At the July rally, protesters wore a T-shirt with the faces of two prominent radio shock-jocks, Albert Cheng King-hon and Raymond Wong Yuk-man, with the words: ‘Please come back.’ The men resigned, after what they say was a campaign of intimidation. Their successor, Allen Lee Pang-fei also quit after three weeks. ‘As long as I keep my mouth shut and don’t talk to you, I’m safe’, Cheng told The New York Times.

According to Lee, a former mainland official rang him asking to talk about his show.

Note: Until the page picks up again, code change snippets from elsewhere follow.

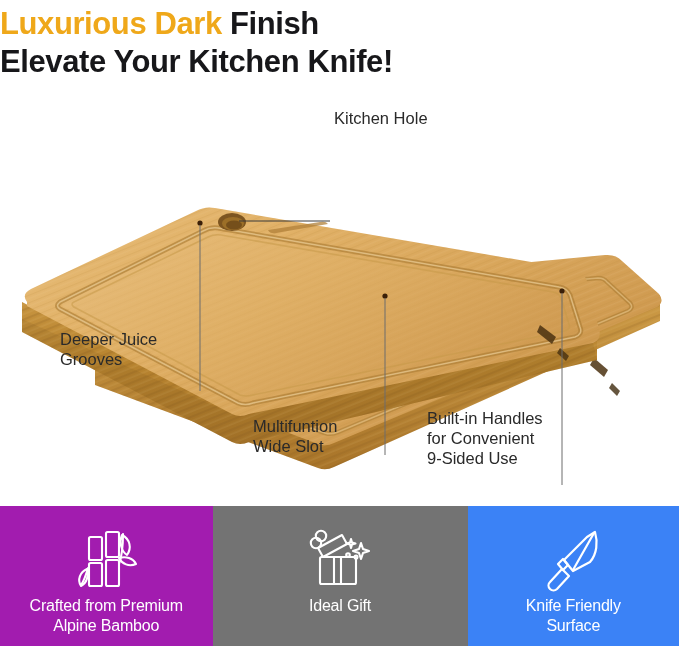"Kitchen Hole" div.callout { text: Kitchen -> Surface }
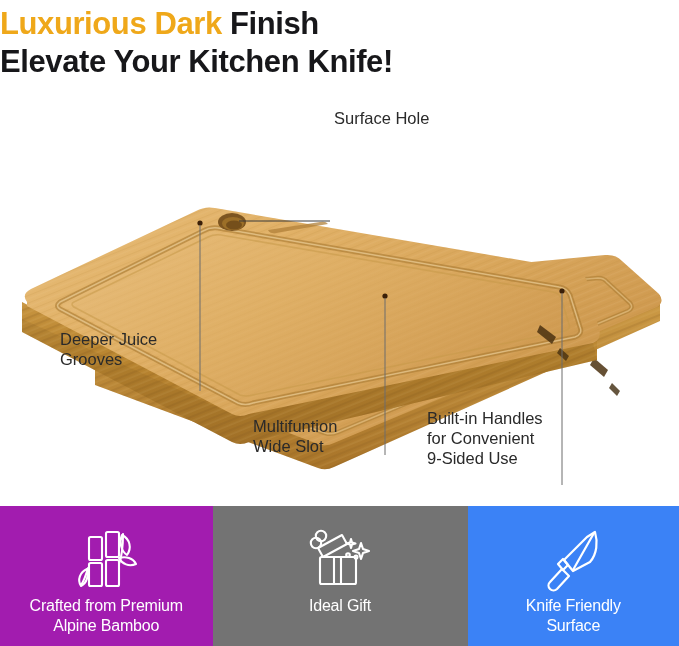"Built-in Handles" div.callout { text: 9-Sided -> 8-Sided }
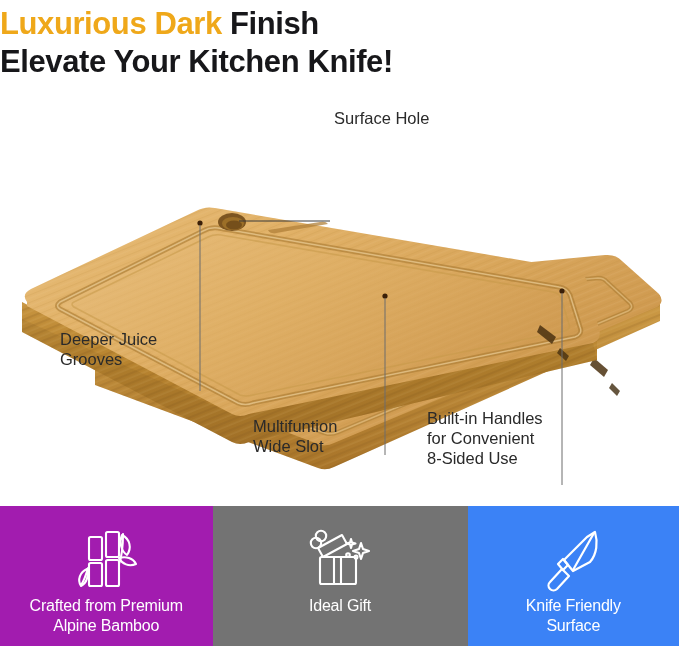"Crafted from Premium" .fcell.f1 { background: #a21caf -> #14532d }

During the late-night conversation, the caller said that Lee’s wife was very virtuous and his daughter beautiful—comments Lee interpreted as threats.

The leader of pro-democracy group, The Frontier, Emily Lau describes the mood in Hong Kong at present as ‘quite tense’. Over the past year, Lau’s office has been attacked. Days before the rally, seven posters outside her office calling on people to join the rally were burned, while ‘Chinese traitors must die’ was scrawled on the walls.

Amnesty International’s Bella Luk says the departure of the radio talk-back hosts has been a massive blow: ‘We aren’t just talking about the person himself talking freely. These programs also give the opportunity to the public to phone in and use the atmosphere to share opinions. If these hosts are gone, this public opinion also has nowhere to go.’

By day’s end at the rally, more than 600 people will have been treated for heat exhaustion. Sometimes I, too, have to escape into the parallel universe of shoppers’ paradises, filled with luxury brands that line the route.

It is inside the air-conditioned comfort, that you find representatives of another Hong Kong. Couples, families, old people enjoying their holiday—a day that marks the return to China seven years ago, but also the foundation of the Chinese Communist Party decades earlier. Venturing outside again, as the humidity closes in, I recall a conversation I had with some young people a few nights ago.

Sitting in an open-air bar, it is after midnight but still hot and humid and this group of friends in their early 30s describe last year’s July rally as a ‘miracle’. Not only did it force the resignation of inept politicians, but also the shelving of a Beijing-sponsored anti-sedition law that many feared would destroy basic human rights, such as freedom of speech and assembly, in the territory.

Soon after the rally, the group set up a street-theatre troupe called A-generation. Pong Yat-ming explains its rationale: ‘We do “play-back” interactive theatre, spontaneous theatre. It’s a people’s theatre. We invite the audience to tell us their personal stories and we enact them.’ The group performs on the street, in offices, in prisons.
During this year’s rally, the group altered Canto-pop love songs and acted out kids’ games, while urging the crowd to join in. Their crazy antics and high-energy performance had a dramatic effect on the passing crowd; people laughed, clapped, or stared in disbelief at something that had rarely been seen on the streets of conformist Hong Kong. According to Pong Yat-ming this is the very point of their performance.

‘In Hong Kong, people are notorious for being passive. We don’t say anything. It’s because of our schools and their enormous class sizes. We just listen and the teachers also do not encourage us to speak, because they cannot control us. We are trained to be passive, so this theatre is a way of encouraging people to speak, so that next time an injustice happens they will say something; they will stand up.’ 

Madeleine Byrne is a former SBS journalist whose work has been published locally and overseas.